The project Ob-Ugric Database: analysed text corpora and dictionaries for less described Ob-Ugric dialects is the proceeding project of OUL. It has been launched on July 1st 2014 and runs until June 30th 2017 and is funded by DFG (German Science Fund) and FWF (Austrian Science Fund).
The objective of this project is to continue and expand the work of OUL by systematizing, digitalizing, analysing and providing online data on two more Ob-Ugric dialects: Western Mansi (in the Pelym, Northern Vagilsk, Middle Lozva and Lower Lozva varieties) as well as Yugan Khanty. While the Western Mansi dialect group is already extinct and only text materials from the 19th century is available, Yugan Khanty is endangered, yet not described as a separate subdialect of (Eastern) Surgut Khanty. In addition to recent fieldwork materials, the Yugan Khanty team also deals with texts from Heikki Paasonen’s collection from the beginning of the 20th century.

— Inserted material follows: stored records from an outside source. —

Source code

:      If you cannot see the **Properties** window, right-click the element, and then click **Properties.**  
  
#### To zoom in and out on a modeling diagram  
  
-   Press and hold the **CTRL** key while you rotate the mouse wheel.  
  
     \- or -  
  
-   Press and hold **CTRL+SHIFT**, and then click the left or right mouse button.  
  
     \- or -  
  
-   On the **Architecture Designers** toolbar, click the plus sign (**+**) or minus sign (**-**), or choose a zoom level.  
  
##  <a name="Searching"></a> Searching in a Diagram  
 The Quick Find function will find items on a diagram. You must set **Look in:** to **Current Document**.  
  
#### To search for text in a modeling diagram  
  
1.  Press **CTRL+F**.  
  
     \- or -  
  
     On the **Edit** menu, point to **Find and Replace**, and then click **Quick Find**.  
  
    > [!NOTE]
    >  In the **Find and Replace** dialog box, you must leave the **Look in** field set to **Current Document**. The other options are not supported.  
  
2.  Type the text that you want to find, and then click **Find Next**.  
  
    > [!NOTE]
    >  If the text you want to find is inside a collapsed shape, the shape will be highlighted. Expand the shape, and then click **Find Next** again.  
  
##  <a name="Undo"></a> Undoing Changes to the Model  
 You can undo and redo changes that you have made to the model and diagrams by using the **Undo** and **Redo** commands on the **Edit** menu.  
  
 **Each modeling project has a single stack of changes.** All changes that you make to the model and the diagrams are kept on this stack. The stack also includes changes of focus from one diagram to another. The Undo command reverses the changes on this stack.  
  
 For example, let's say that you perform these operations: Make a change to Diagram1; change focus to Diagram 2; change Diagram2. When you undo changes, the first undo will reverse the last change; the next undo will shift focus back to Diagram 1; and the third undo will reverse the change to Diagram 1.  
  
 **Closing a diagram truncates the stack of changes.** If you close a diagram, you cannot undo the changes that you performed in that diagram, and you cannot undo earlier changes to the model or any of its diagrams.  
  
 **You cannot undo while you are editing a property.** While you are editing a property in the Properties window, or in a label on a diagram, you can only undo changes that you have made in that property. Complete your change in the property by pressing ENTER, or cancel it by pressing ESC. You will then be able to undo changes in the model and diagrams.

Within the three project years, two new database modules for the two less described dialects will be created and implemented in the already established Virtual Research Environment. According to the OUL parameters, description and analysis will include (a) a phonological analysis in IPA form (instead of traditional idiosyncratic transcription systems), (b) a definition of morphological categories and their allomorphy in the given dialect . Results will be (c) grammatical descriptions (d) grammatically analysed and (e) into broadly used metalanguages (English, partly German) translated texts; some of them are also provided with (f) an annotation of functional, semantic and pragmatic roles.
The fieldwork on the Yugan rivers added visual material to our fieldwork archive.
The systematization of phonological and morphological categories of the dialects in question will extend and adapt description and result in a more exact account of grammatical categories of each Ob-Ugric dialect; the system of glossing principles and symbols (abbreviations) will be revized and extended. Also the number of dialectal dictionaries/concordances on the basis of the text corpus will be expanded, taking into consideration all available lexicographic sources and interviews with informants.
The user interface of the existing database was provided with many more options for filtering the lexicon data and for starting concordance queries in the glossed text data. The value of the database has been increased enormously with the possibility of filtering for parts of speech, morpheme types, complex form types, allomorphs, dialectal variants and writing variants. Such a filtering system is the basis for statistical returns on the corpus, a precondition for corpus linguistics on Ob-Ugric languages.
For Yugan Khanty, the only spoken dialect among those dealt with in this project, additional texts were recorded during fieldwork. With the agreement of the speakers as a precondition, these audio enrich the Yugan Khanty database by phonetic tagging with the program ELAN. In this way the phonetic characteristics of Yugan Khanty are described more fully and morphonologic rules will be determined. Contrastive analysis of Yugan Khanty and Surgut Khanty proper will show whether the classification of the former as a separate subdialect is justified.
Additionally, the functional and pragmatic analysis will provide all-round linguistic information on the principles of text construction. The principles and set of categories for the syntactic, semantic and information structure (IS) analysis were developed in the OUL project and tested on a few selected texts from the corpus. The desiderata in this respect is to implement a technical realization of this differentiated annotation system in our corpus. The result is a (semi) automatic annotation of syntactic, semantic and pragmatic roles as well as a tagging of referents. This way the database can provide information on finer points of functioning of morphological categories in the text corpus.